Well as a final update, I checked my pee and dragons blood this morning and couldn't see any floaters at all. Either I was seeing things or I had disturbed the lees as I was moving the jugs. Anyway, I will be racking and back sweetening tonight or tomorrow!


----------



## dangerdave (May 18, 2013)

Great to hear, Chase! Sparkolloid, while great at clearing wine, does produce very fluffy lees. You have to be careful when racking or moving to make sure you don't stir things up. The lees do become more compact over time, but we're not giving the DB time, are we. The point is to be able to make good wine very fast.

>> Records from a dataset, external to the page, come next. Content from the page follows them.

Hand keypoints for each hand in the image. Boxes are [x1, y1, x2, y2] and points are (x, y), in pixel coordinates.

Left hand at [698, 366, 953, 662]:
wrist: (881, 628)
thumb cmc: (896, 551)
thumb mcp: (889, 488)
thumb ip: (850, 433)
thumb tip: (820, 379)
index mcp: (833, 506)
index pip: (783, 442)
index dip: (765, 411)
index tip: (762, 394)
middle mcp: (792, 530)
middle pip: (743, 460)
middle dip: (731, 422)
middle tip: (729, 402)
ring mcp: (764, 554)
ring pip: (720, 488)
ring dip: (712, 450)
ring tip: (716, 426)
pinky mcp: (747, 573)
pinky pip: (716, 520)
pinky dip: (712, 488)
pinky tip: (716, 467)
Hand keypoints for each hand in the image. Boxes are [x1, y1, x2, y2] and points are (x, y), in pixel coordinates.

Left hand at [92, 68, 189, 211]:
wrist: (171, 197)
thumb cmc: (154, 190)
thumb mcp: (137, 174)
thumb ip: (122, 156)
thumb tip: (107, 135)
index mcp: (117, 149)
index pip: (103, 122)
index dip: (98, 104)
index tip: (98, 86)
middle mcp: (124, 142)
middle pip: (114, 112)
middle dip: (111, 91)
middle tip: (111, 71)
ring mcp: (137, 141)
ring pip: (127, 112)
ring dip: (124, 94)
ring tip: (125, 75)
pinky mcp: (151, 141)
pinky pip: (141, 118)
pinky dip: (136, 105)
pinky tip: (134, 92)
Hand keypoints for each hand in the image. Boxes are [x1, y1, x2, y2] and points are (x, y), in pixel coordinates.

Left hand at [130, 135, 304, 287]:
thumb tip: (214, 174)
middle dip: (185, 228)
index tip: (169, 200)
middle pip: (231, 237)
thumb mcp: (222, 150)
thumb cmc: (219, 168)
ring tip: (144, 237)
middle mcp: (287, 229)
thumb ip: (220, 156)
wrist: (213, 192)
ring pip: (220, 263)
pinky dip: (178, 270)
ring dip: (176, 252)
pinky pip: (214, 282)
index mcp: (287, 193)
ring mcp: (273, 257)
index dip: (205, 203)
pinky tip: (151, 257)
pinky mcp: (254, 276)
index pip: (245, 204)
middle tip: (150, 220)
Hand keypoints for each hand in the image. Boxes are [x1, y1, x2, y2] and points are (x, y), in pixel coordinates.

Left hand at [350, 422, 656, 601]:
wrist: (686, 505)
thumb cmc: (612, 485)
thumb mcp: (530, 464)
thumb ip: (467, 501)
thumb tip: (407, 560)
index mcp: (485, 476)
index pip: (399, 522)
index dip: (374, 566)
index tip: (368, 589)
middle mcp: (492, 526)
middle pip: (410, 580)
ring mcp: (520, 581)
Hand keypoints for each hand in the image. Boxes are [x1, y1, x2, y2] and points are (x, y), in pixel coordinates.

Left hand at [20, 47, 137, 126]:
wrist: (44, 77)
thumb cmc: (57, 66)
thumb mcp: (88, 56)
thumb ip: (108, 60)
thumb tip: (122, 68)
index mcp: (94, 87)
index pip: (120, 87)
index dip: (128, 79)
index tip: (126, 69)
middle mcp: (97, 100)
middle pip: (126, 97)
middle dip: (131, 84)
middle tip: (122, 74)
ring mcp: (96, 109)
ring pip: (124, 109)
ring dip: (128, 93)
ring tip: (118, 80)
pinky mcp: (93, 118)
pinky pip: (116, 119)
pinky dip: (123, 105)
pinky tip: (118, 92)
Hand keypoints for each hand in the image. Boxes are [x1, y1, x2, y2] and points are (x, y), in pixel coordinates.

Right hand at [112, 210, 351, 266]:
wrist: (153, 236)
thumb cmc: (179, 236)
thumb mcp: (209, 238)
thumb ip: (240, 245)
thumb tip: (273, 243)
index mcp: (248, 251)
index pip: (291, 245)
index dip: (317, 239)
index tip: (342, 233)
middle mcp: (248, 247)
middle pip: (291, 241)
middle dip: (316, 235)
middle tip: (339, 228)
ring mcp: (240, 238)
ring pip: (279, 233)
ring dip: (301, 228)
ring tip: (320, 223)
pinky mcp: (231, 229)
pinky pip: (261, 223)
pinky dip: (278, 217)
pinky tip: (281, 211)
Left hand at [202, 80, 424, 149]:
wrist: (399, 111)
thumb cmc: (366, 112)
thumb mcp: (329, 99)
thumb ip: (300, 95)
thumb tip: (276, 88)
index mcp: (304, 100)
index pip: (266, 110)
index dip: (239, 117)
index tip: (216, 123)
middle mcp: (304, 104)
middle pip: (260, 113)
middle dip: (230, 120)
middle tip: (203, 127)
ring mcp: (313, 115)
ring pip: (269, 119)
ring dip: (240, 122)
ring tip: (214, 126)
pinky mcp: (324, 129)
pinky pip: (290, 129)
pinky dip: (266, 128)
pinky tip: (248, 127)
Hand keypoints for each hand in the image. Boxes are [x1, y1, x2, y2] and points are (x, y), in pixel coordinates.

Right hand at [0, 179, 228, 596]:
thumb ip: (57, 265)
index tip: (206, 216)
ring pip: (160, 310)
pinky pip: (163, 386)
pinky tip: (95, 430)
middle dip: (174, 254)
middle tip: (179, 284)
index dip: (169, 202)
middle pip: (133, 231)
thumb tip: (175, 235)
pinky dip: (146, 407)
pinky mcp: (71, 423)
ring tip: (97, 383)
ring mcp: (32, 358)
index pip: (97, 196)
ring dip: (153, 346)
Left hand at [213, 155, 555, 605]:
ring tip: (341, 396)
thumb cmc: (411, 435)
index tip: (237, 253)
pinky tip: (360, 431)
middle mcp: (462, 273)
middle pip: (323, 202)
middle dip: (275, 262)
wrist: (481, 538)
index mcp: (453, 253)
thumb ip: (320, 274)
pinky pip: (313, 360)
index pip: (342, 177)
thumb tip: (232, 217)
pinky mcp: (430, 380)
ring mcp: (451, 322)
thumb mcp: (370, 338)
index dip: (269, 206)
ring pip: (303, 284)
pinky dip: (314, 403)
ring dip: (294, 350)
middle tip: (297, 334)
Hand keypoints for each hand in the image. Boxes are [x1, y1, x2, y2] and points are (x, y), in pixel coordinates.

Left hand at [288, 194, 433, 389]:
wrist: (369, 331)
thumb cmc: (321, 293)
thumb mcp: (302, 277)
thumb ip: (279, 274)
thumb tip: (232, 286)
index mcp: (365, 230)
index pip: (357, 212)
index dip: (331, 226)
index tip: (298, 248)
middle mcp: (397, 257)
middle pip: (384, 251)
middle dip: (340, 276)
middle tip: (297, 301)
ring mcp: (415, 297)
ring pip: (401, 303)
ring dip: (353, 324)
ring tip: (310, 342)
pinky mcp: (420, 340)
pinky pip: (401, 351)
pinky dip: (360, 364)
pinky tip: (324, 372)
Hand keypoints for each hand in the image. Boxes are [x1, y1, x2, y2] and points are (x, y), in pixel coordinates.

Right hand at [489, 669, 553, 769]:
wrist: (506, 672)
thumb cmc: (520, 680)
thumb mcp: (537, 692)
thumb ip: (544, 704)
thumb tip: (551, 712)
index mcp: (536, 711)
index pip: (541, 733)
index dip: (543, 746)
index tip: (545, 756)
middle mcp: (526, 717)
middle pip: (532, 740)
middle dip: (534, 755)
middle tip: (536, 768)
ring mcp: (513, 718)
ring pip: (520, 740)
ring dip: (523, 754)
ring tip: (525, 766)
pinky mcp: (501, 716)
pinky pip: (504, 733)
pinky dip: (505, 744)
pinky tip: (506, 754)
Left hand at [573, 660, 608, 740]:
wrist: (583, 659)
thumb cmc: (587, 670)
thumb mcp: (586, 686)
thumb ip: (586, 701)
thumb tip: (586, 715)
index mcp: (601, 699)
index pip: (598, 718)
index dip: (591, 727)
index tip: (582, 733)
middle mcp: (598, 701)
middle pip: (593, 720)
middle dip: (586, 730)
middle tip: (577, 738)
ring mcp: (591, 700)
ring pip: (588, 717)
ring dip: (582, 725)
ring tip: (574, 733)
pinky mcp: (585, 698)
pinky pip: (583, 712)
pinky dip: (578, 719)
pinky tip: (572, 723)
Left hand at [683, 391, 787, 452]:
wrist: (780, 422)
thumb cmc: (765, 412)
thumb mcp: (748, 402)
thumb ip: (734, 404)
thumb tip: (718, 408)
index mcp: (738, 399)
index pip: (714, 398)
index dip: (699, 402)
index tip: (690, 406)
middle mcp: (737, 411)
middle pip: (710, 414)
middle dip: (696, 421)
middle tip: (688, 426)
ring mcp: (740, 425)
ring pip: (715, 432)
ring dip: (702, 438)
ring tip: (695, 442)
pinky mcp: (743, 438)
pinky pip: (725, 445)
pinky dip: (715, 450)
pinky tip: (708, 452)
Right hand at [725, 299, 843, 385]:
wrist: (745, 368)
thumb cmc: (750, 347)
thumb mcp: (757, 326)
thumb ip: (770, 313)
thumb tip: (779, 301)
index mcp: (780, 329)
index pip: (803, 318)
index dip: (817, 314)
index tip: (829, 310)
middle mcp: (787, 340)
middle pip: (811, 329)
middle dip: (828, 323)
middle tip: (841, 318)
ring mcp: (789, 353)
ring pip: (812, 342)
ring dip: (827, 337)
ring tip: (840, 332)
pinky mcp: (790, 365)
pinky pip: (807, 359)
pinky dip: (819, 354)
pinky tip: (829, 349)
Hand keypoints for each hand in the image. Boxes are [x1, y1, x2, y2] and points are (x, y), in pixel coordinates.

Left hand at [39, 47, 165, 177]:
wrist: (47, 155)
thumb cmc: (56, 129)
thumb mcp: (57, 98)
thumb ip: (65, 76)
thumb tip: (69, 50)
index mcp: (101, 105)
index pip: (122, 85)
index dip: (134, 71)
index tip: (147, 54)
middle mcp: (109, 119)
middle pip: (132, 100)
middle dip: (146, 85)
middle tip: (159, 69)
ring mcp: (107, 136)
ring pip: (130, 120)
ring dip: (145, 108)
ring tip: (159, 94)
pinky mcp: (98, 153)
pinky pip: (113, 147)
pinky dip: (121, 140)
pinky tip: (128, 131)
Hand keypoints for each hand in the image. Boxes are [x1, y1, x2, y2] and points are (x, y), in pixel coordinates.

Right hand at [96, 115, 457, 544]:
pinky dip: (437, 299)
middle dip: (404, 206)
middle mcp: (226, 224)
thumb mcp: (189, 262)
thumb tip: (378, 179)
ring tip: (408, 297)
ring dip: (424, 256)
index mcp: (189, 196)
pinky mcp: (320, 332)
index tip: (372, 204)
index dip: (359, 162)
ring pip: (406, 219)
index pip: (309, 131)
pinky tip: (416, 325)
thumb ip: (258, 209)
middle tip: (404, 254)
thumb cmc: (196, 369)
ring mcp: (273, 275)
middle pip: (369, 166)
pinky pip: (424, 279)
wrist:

In the future, if you intend to bottle any for a length of time, you might want to consider a low cost filtering system.

Cheers, my man! 

Edit: Oh, and consider yourself a member of SOWMUG, with all of the rights and privileges thereof (none).


----------



## chasemandingo (May 18, 2013)

Very fluffy lees indeed! I was racking today and ended up disturbing the lees so bad that I lost about 12 ounces of pee. It is alright though since I accidentally used lime juice instead of lemon and the taste was a bit much so the added water helped. I over sweetened it as well ended up around 1.018-1.02. It is now in the frig so as to guarantee fermentation will not start up again. I don't have bottles, corks or a corker so I may be drinking straight from the jug come Memorial Day lol. I also started a lemon lime cherry pee today. 4 oz lime juice 6 oz. lemon, 12 oz. of unsweetened tart cherry juice and a pound of sweet black cherries in a nylon bag. S.G. was 1.01. A little high I know but that way it balances out when racking lol. If it works out I will post a recipe here with brand names and everything.


----------



## dangerdave (May 18, 2013)

Out of my six gallon batches, I always put several gallons into gallon jugs and store them in the fridge. If not, then I would be doing a whole lot more bottling. It's a favorate at my house.


----------